In fact, because of the money received in the fiscal year 2019 and 2020 budgets, Shea believes there will be funding for 1.14 million cubic yards of additional renourishment in “option” areas that have been identified along the 21-mile stretch of beach between the current project sites in Sea Bright and Long Branch. Initiating work in those options of course depends on the state, county and municipalities agreeing to the additional costs, “but in the 20 years of this project, these three municipalities have never turned down a renourishment cycle,” Shea said. If the options are awarded, renourishment would start again in the fall and continue into March 2021.

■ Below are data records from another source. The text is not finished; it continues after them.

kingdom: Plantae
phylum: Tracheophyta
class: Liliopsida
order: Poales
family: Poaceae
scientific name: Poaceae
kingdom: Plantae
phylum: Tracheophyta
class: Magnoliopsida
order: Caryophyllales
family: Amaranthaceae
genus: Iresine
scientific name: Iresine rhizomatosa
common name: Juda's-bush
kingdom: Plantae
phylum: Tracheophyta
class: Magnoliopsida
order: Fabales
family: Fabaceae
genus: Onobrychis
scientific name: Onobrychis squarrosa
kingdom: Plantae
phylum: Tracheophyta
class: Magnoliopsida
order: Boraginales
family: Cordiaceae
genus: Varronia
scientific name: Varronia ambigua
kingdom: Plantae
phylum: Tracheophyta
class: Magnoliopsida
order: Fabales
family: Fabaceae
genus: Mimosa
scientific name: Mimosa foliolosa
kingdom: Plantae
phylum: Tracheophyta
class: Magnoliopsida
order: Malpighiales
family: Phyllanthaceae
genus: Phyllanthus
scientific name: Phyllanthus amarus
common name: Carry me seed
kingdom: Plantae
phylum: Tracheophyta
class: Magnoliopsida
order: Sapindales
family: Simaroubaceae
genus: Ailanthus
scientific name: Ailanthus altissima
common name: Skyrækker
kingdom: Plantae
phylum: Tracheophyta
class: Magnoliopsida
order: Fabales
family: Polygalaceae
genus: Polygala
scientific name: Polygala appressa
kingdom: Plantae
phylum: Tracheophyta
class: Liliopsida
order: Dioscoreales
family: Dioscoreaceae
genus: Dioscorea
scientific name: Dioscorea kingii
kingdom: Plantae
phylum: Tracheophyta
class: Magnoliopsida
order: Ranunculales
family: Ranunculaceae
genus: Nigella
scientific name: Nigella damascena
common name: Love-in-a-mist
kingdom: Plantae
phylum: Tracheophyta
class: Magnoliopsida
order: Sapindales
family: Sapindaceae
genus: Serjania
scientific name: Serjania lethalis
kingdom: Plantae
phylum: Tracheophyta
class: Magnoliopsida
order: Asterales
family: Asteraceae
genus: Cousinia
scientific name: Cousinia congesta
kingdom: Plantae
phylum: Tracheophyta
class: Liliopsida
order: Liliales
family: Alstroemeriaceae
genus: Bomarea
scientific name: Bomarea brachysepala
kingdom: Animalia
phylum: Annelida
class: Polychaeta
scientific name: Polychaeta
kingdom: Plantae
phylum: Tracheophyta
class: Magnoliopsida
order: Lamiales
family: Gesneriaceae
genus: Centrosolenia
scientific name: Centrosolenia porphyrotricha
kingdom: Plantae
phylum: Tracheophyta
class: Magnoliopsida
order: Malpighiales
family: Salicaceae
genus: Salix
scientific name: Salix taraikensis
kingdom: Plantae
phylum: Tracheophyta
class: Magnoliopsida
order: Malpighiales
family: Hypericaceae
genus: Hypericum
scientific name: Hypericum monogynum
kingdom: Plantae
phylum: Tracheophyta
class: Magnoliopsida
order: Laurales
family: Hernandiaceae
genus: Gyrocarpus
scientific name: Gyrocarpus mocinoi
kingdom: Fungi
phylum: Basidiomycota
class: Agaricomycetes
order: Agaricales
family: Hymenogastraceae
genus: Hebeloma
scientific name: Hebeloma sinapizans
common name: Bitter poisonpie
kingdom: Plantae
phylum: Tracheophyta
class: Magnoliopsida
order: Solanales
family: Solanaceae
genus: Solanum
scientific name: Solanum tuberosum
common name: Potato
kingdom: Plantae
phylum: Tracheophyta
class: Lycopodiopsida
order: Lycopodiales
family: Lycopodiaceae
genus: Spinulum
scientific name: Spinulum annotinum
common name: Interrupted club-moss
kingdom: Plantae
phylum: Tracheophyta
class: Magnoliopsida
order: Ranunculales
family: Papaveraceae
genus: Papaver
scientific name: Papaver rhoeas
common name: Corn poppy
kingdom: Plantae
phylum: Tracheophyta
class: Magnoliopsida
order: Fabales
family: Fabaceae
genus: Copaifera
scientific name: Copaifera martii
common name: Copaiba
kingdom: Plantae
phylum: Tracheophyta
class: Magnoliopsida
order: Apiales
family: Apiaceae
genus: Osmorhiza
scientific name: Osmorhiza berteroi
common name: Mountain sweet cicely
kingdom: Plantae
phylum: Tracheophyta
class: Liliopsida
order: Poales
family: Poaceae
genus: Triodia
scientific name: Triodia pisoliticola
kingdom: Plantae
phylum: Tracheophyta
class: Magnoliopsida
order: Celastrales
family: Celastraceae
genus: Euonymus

Renourished beaches — not meant to last

Standing a few dozen yards away from a series of interlocking, 30-inch pipes gushing sand and water onto the beach, Shea explained the surprisingly simple process of renourishment. The pipes connect to the dredge ship Magdalen, which spends its days vacuuming up the kind of fine sand that’s endeared summer beachgoers to the Jersey Shore for generations. It’s pulled from what’s called the Sea Bright Borrow Area, or SBBA, a three-square-mile swath of seafloor a few miles offshore.

The Magdalen pumps a slurry of sand and seawater onshore, where it is filtered through an elevator-car-sized cage called a “basket.” Image courtesy of NJ Spotlight. United States, undated.

The Magdalen pumps a slurry of sand and seawater onshore, where it is filtered through an elevator-car-sized cage called a “basket.” Image courtesy of NJ Spotlight. United States, undated.

From its 8553-cubic-yard hopper, the Magdalen then pumps the slurry onshore, where it is filtered through an elevator-car-sized cage called a “basket.” (The baskets were implemented during the post-Sandy rebuild, when WWII-era munitions turned up in several replenishment projects.) After the Magdalen’s hopper is empty, it heads back out to the borrow area while the Weeks Marine excavators descend like ants, pushing and stretching the mound of deposited sand into wide, flat berms that gently slope into the ocean.

It is easy to think of the operation as standard construction, in which something of permanence is being built. But the reality is, from the moment new sand is pumped onto a beach, the ocean begins to steal it back. “Renourishment,” Shea said, “is not meant to last forever.” If, after a storm like Sandy, damage to a town’s property and infrastructure has been reduced, despite the total loss of its beach, the investment in renourishment is worth it. In that way, up and down the Jersey Shore, communities — and by extension the state and federal government — are engaged in an ever-intensifying, Sisyphean effort.

Heavy equipment sculpts renourished sand into berms. Image courtesy of NJ Spotlight. United States, undated.

Heavy equipment sculpts renourished sand into berms. Image courtesy of NJ Spotlight. United States, undated.

Just ahead of where the excavators were working, Shea pointed down to one of Sea Bright’s original jetties, built about a century ago, protruding from the beach like old bones. The jetties have been exposed recently, as the shoreline has eroded. But when the replenishment is done, the jetties will once again be buried under six feet of sand. The sight of the new beach towering above the old is a stark reminder of how much work has already gone into keeping the Shore alive, begging the inevitable question: How much higher can the renourishment go?

"That’s a town-by-town question,” Shea said. “Or maybe even house by house.”